FIG. 1 shows a first embodiment of the present invention and is a schematic sectional view taken along line AA of FIG.

FIG. 2 is a schematic plan view of the optical deflector, showing the first embodiment of the present invention.

FIG. 3 is a schematic cross-sectional view of the optical deflector for illustrating the operation of the reflection mirror unit according to the first embodiment of the present invention.

FIG. 4 is a schematic cross-sectional view of the optical deflector for illustrating the operation of the reflection mirror unit according to the first embodiment of the present invention.

FIG. 5 is a schematic sectional view of an optical deflector according to a second embodiment of the present invention.

FIG. 6 is a schematic configuration diagram of a display device using an optical deflector.

FIG. 7 is a schematic configuration diagram of another display device using an optical deflector.

FIG. 8 is an exploded perspective view of a conventional optical deflector.

FIG. 9 is a schematic sectional view of a conventional optical deflector.

FIG. 10 is a cross-sectional view of a conventional optical deflector when the thickness of a reflection mirror portion is reduced.

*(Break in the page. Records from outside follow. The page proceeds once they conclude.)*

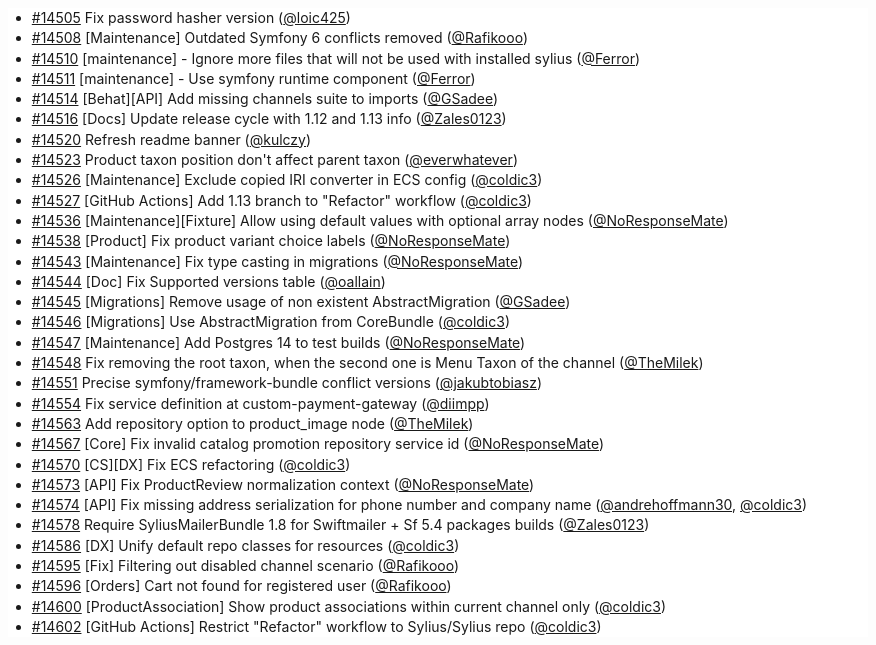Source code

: - [#14505](https://github.com/Sylius/Sylius/issues/14505) Fix password hasher version ([@loic425](https://github.com/loic425))
- [#14508](https://github.com/Sylius/Sylius/issues/14508) [Maintenance] Outdated Symfony 6 conflicts removed ([@Rafikooo](https://github.com/Rafikooo))
- [#14510](https://github.com/Sylius/Sylius/issues/14510) [maintenance] - Ignore more files that will not be used with installed sylius ([@Ferror](https://github.com/Ferror))
- [#14511](https://github.com/Sylius/Sylius/issues/14511) [maintenance] - Use symfony runtime component ([@Ferror](https://github.com/Ferror))
- [#14514](https://github.com/Sylius/Sylius/issues/14514) [Behat][API] Add missing channels suite to imports ([@GSadee](https://github.com/GSadee))
- [#14516](https://github.com/Sylius/Sylius/issues/14516) [Docs] Update release cycle with 1.12 and 1.13 info ([@Zales0123](https://github.com/Zales0123))
- [#14520](https://github.com/Sylius/Sylius/issues/14520) Refresh readme banner ([@kulczy](https://github.com/kulczy))
- [#14523](https://github.com/Sylius/Sylius/issues/14523) Product taxon position don't affect parent taxon ([@everwhatever](https://github.com/everwhatever))
- [#14526](https://github.com/Sylius/Sylius/issues/14526) [Maintenance] Exclude copied IRI converter in ECS config ([@coldic3](https://github.com/coldic3))
- [#14527](https://github.com/Sylius/Sylius/issues/14527) [GitHub Actions] Add 1.13 branch to "Refactor" workflow ([@coldic3](https://github.com/coldic3))
- [#14536](https://github.com/Sylius/Sylius/issues/14536) [Maintenance][Fixture] Allow using default values with optional array nodes ([@NoResponseMate](https://github.com/NoResponseMate))
- [#14538](https://github.com/Sylius/Sylius/issues/14538) [Product] Fix product variant choice labels ([@NoResponseMate](https://github.com/NoResponseMate))
- [#14543](https://github.com/Sylius/Sylius/issues/14543) [Maintenance] Fix type casting in migrations ([@NoResponseMate](https://github.com/NoResponseMate))
- [#14544](https://github.com/Sylius/Sylius/issues/14544) [Doc] Fix Supported versions table ([@oallain](https://github.com/oallain))
- [#14545](https://github.com/Sylius/Sylius/issues/14545) [Migrations] Remove usage of non existent AbstractMigration ([@GSadee](https://github.com/GSadee))
- [#14546](https://github.com/Sylius/Sylius/issues/14546) [Migrations] Use AbstractMigration from CoreBundle ([@coldic3](https://github.com/coldic3))
- [#14547](https://github.com/Sylius/Sylius/issues/14547) [Maintenance] Add Postgres 14 to test builds ([@NoResponseMate](https://github.com/NoResponseMate))
- [#14548](https://github.com/Sylius/Sylius/issues/14548) Fix removing the root taxon, when the second one is Menu Taxon of the channel ([@TheMilek](https://github.com/TheMilek))
- [#14551](https://github.com/Sylius/Sylius/issues/14551) Precise symfony/framework-bundle conflict versions ([@jakubtobiasz](https://github.com/jakubtobiasz))
- [#14554](https://github.com/Sylius/Sylius/issues/14554) Fix service definition at custom-payment-gateway ([@diimpp](https://github.com/diimpp))
- [#14563](https://github.com/Sylius/Sylius/issues/14563) Add repository option to product_image node ([@TheMilek](https://github.com/TheMilek))
- [#14567](https://github.com/Sylius/Sylius/issues/14567) [Core] Fix invalid catalog promotion repository service id ([@NoResponseMate](https://github.com/NoResponseMate))
- [#14570](https://github.com/Sylius/Sylius/issues/14570) [CS][DX] Fix ECS refactoring ([@coldic3](https://github.com/coldic3))
- [#14573](https://github.com/Sylius/Sylius/issues/14573) [API] Fix ProductReview normalization context ([@NoResponseMate](https://github.com/NoResponseMate))
- [#14574](https://github.com/Sylius/Sylius/issues/14574) [API] Fix missing address serialization for phone number and company name ([@andrehoffmann30](https://github.com/andrehoffmann30), [@coldic3](https://github.com/coldic3))
- [#14578](https://github.com/Sylius/Sylius/issues/14578) Require SyliusMailerBundle 1.8 for Swiftmailer + Sf 5.4 packages builds ([@Zales0123](https://github.com/Zales0123))
- [#14586](https://github.com/Sylius/Sylius/issues/14586) [DX] Unify default repo classes for resources ([@coldic3](https://github.com/coldic3))
- [#14595](https://github.com/Sylius/Sylius/issues/14595) [Fix] Filtering out disabled channel scenario ([@Rafikooo](https://github.com/Rafikooo))
- [#14596](https://github.com/Sylius/Sylius/issues/14596) [Orders] Cart not found for registered user ([@Rafikooo](https://github.com/Rafikooo))
- [#14600](https://github.com/Sylius/Sylius/issues/14600) [ProductAssociation] Show product associations within current channel only ([@coldic3](https://github.com/coldic3))
- [#14602](https://github.com/Sylius/Sylius/issues/14602) [GitHub Actions] Restrict "Refactor" workflow to Sylius/Sylius repo ([@coldic3](https://github.com/coldic3))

FIG. 11 is a schematic cross-sectional view of a conventional optical deflector in which a gap between a reflection mirror and a base is widened.

[Explanation of symbols]

 DESCRIPTION OF SYMBOLS 1A, 1B Optical polarizer 2 Base 7 Reflecting mirror part 7a Optical anti-slope surface 8 Support part 10, 11 Fixed electrode 20 Linear inclined surface 21 Step surface

Claims (3)

[Claims] A reflecting mirror having a light reflecting surface on a surface thereof; a pair of supporting portions for swingably supporting the reflecting mirror with respect to a base; and a pair of supporting members disposed on the reflecting mirror side of the base. A voltage that is applied between the pair of fixed electrodes and the reflection mirror portion, and the reflection mirror portion swings about the pair of support portions with the electrostatic force by the electrostatic force. In the deflector, the thickness of the reflection mirror portion is gradually reduced as the front surface side having the light reflection surface keeps a flat surface, and the back surface side of the light reflection surface moves toward at least one free end from each of the support portions. An optical deflector characterized by being formed as described above. 2. The optical deflector according to claim 1, wherein the thickness change of the reflection mirror portion is continuous. 3. The optical deflector according to claim 1, wherein the thickness change of the reflection mirror portion is stepwise.